Problema social grave
Vale dizer que o desrespeito não é só a agressão verbal, mas práticas perniciosas que continuam a ser empregadas no mercado de trabalho, entre elas a desigualdade de cargos e salários. Segundo pesquisa realizada pelo IBGE e divulgada no primeiro semestre deste ano, as mulheres receberam 77,7% do salário dos homens em 2019. Isso é ainda mais discrepante quando se observa nos dados levantados pela pesquisa. As mulheres têm, em média, mais tempo de capacitação do que os homens.
Ainda há muito a ser feito para coibir tais práticas. A violência psicológica e moral é, portanto, tão incapacitante quanto a violência física, é um problema social grave. Assim, não há como ficar inerte diante de tantos abusos vistos no dia a dia!

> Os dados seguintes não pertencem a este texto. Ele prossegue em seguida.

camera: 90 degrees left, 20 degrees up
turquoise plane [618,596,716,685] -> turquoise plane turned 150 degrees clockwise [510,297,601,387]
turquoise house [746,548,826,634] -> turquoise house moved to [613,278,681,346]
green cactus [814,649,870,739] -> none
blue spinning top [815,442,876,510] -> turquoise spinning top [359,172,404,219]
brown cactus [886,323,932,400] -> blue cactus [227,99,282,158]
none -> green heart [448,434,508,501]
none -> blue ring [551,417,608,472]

Devemos, portanto, ser vigilantes quanto a qualquer tipo de agressão, incluindo-se os comentários depreciativos, intimidatórios e desrespeitosos. Que se combata com o mesmo rigor que qualquer violência física. As empresas, entidades de classe e toda a sociedade têm um importante papel nessa luta. Podem não só promover ações de educação para conscientização, mas também criar canais de denúncia e acolhimento às vítimas.